Question

On the basis of Bohr's theory, derive an expression for the radius of the n^th orbit of an electron of the hydrogen atom.

Answer 1

Let m and e be the mass and the charge of the electron. If the electron revolves with velocity v in the circular orbit
of radius r, then according to first Bohr’s postulate.

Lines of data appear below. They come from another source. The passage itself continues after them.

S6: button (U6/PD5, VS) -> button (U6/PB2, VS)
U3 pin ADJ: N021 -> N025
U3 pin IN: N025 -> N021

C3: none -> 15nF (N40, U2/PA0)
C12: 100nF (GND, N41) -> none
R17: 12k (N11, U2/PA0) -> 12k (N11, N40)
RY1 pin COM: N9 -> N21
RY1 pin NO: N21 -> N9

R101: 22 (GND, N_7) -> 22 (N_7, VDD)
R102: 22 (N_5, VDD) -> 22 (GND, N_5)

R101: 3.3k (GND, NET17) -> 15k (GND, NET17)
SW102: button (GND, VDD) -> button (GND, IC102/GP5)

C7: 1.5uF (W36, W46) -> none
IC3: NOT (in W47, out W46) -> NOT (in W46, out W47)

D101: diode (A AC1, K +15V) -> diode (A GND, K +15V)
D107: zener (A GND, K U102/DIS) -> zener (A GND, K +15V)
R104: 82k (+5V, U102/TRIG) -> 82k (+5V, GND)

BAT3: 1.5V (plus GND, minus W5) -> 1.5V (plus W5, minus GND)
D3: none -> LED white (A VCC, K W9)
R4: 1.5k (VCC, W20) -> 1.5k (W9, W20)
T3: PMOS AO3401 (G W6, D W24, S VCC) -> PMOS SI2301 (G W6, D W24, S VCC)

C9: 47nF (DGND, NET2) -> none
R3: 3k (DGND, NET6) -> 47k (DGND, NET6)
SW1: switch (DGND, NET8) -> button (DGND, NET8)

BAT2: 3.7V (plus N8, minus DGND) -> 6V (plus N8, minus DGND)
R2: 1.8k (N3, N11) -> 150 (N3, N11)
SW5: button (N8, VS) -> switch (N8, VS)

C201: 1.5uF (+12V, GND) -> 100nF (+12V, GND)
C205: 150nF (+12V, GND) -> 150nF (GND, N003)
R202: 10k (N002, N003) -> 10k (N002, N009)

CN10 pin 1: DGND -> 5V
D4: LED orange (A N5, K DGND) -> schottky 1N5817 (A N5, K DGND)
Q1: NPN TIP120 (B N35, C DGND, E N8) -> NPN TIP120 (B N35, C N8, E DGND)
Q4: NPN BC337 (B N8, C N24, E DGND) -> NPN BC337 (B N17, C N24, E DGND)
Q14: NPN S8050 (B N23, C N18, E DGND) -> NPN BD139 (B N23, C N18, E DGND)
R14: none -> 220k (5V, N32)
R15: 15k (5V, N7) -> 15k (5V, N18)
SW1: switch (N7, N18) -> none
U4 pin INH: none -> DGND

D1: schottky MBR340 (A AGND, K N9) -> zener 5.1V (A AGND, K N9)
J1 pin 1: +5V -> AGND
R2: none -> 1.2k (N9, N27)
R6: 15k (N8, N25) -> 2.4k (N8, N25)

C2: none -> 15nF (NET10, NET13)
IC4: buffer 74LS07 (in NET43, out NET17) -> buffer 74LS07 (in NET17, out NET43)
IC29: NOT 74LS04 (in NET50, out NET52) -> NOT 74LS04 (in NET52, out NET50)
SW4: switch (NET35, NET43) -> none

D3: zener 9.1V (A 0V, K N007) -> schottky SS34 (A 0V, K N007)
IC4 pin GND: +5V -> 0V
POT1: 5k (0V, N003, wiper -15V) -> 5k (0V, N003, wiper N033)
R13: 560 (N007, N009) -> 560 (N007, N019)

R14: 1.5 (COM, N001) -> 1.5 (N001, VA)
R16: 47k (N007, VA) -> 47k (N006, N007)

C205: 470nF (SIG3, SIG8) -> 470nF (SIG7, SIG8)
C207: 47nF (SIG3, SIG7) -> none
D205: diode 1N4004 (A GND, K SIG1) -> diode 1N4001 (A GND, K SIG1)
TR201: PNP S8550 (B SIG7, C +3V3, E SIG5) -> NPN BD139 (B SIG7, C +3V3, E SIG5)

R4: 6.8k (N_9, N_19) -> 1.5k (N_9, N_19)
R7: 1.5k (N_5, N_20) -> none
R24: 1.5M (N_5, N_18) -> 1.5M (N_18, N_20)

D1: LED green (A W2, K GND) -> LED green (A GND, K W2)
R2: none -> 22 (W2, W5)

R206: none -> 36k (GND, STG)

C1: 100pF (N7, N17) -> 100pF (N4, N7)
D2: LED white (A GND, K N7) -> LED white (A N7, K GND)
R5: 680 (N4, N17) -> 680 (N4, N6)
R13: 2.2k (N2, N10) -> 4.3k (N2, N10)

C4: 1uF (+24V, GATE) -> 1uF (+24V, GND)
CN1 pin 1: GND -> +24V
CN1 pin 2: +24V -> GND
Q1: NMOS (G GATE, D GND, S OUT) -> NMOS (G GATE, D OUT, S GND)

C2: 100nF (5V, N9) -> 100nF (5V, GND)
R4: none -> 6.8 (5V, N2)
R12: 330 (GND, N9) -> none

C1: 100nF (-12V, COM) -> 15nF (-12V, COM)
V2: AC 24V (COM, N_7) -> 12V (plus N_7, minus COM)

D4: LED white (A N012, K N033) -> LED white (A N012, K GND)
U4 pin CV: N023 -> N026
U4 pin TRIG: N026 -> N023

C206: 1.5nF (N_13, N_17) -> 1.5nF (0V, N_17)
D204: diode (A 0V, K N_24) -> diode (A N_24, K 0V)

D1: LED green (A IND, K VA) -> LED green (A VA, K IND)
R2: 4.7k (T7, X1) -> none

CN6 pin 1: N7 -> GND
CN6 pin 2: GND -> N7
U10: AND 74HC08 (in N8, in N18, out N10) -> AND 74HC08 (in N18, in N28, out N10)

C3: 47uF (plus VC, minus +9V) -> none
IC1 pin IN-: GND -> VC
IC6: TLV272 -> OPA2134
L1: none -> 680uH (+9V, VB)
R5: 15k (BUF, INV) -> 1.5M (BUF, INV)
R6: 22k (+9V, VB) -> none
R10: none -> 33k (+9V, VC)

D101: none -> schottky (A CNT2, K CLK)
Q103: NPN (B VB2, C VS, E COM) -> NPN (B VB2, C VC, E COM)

Centripetal force = Electrostatic force

`(mv)^2/r = e^2/(4piepsilon_0r^2)` 

`:. v^2 = e^2/(4piepsilon_0mr)` .....(1)

According to second postulate

`mvr = (nh)/(2pi)` , where n = 1, 2, 3, .... and h is planck’s constant

Squaring this expression we get,

`m^2v^2r^2  = (n^2h^2)/(4pi^2) `

`:. v^2 = (n^2h^2)/(4pim^2r^2)` ....(2)

Equating the values of v² from eq. 1 & 2

`e^2/(4piepsilon_0mr) = (n^2h^2)/(4pi^2m^2r^2)`

`:. r= ((epsilon_0h^2)/(pime^2))n^2`

This expression gives us the radius of the Bohr’s orbit. The radius of the successive orbits is given by substituting.

n = 1, 2, 3, ... etc. since `epsilon_0` , h, m, e are all constant, ∴ r α n²

Thus radius of orbit is proportional to the square of the principle quantum number.